And second…
SUBMISSION
mitchellmckain:
“God values love and freedom not power and control. Submission is only the interest of those who use religion as a tool of power. As the shepherd, God would guide us away from the self-destructive habits of sin to the ways of greater life (more awareness, more choices, more of the things that make a continued existence worthwhile).”
Kguess:
I don’t believe submission has to be what you say, although it can be. As a teacher, I seek to do for my students what you say God seeks to do for us within the limits of teaching music/piano. If they submit to my guidance, I can do that most effectively. If they do not, they hamper my effectiveness as their guide. I am not God, though, so my students and I are both within the same larger reality that God created and through which he is seeking to guide us. If I submit to that larger reality, if I submit to God, then the situation of a student refusing to submit to me becomes an opportunity for God to guide me to be a better guide for my student. For example, rather than try to force my student to submit, the cause of their refusal often becomes more known to me and the larger purpose in what I’m doing more clear. Through this how to proceed to be of benefit to them and to that larger purpose becomes more clear. If do not submit to the situation, however, then I become embroiled in a conflict with my student and things get worse. There could be exceptions to those two scenarios, but I’ve been teaching for 30 years, and there have not been many.

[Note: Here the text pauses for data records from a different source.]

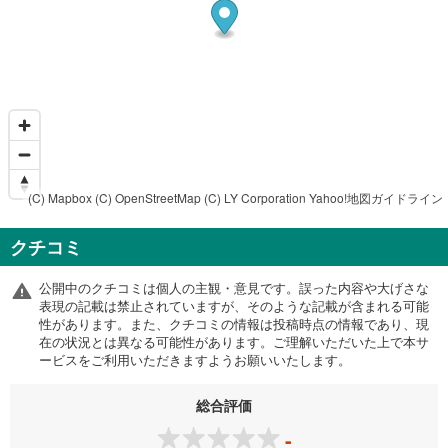
(C) Mapbox
(C) OpenStreetMap
(C) LY Corporation
Yahoo!地図ガイドライン
クチコミ
公開中のクチコミは個人の主観・意見です。誤った内容や大げさな
表現の記載は禁止されていますが、そのような記載が含まれる可能
性があります。また、クチコミの情報は投稿時点の情報であり、現
在の状況とは異なる可能性があります。ご理解いただいた上で本サ
ービスをご利用いただきますようお願いいたします。
総合評価
-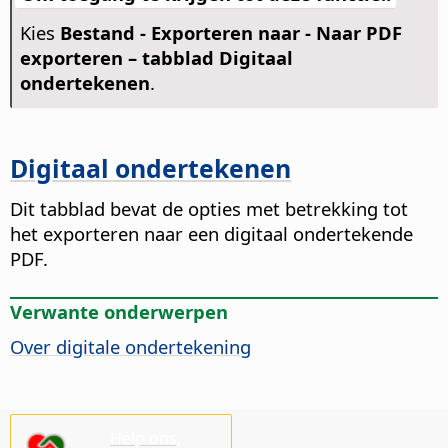
Kies
Bestand - Exporteren naar - Naar PDF
exporteren – tabblad Digitaal
ondertekenen
.
Digitaal ondertekenen
Dit tabblad bevat de opties met betrekking tot
het exporteren naar een digitaal ondertekende
PDF.
Verwante onderwerpen
Over digitale ondertekening
Help ons,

My experience reflects what God demonstrates in the Old Testament. God uses coercion often in the Old Testament, in both the form of threats and of rewards. This rarely leads to the fulfillment of his ultimate aim (Jeremiah 31:33-34). With Jesus, the tact is different. In fact, I would argue, it is not a tact at all. It is an honest demonstration of our nature as both bodies and souls, of our relationships to material reality and to God and to each other.

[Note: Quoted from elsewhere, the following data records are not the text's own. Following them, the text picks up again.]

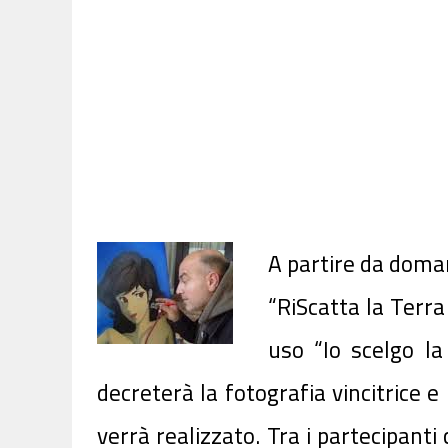
A partire da domani
“RiScatta la Terr
uso “Io scelgo l
decreterà la fotografia vincitrice e
verrà realizzato. Tra i partecipanti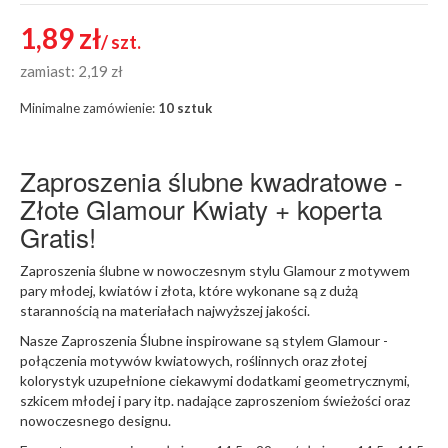
1,89 zł
/ szt.
zamiast: 2,19 zł
Minimalne zamówienie:
10 sztuk
Zaproszenia ślubne kwadratowe -
Złote Glamour Kwiaty + koperta
Gratis!
Zaproszenia ślubne w nowoczesnym stylu Glamour z motywem
pary młodej, kwiatów i złota, które wykonane są z dużą
starannością na materiałach najwyższej jakości.
Nasze Zaproszenia Ślubne inspirowane są stylem Glamour -
połączenia motywów kwiatowych, roślinnych oraz złotej
kolorystyk uzupełnione ciekawymi dodatkami geometrycznymi,
szkicem młodej i pary itp. nadające zaproszeniom świeżości oraz
nowoczesnego designu.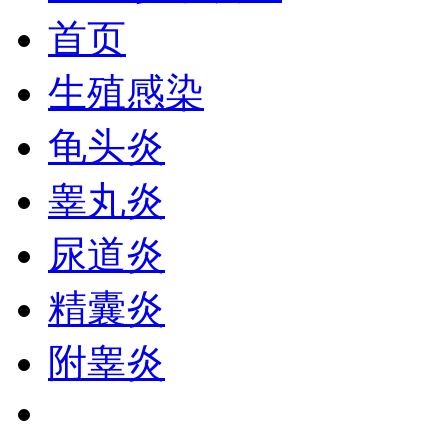
首页
生殖感染
龟头炎
睾丸炎
尿道炎
精囊炎
附睾炎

“For whoever wants to save his life will lose it, but whoever loses his life for My sake will save it.” (Luke 9:24)
Isn’t this the crux of the matter? If we cling to our Self—whatever form that may take—we resist God, we resist Jesus (who is God), and lose our true selves, which are not separate from God and, therefore, cannot be clung to. In the case of the Pharisees, they clung to their doctrine and the perks of their position in society, and this clinging blinded them so much that they could not recognize and thus rejected God standing before them in the form of Jesus.

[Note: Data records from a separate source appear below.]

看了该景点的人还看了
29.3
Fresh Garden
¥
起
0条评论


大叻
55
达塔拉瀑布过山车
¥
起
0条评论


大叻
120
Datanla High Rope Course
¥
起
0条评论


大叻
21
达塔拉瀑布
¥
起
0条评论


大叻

I feel a need to caution you about getting too attached to your own doctrine. I lack the awareness to know if you are right or wrong, but I believe I do have the awareness to know that you are very enamored of your own interpretation of God’s word, your own conception of God and us, of what is going on in this existence and of what the purpose and nature of it all is. Maybe I’m wrong. I say this as a fellow member of the Body of Christ, as one who wants all to become members of that body and of none of those who have become sheep following Jesus to become lost sheep.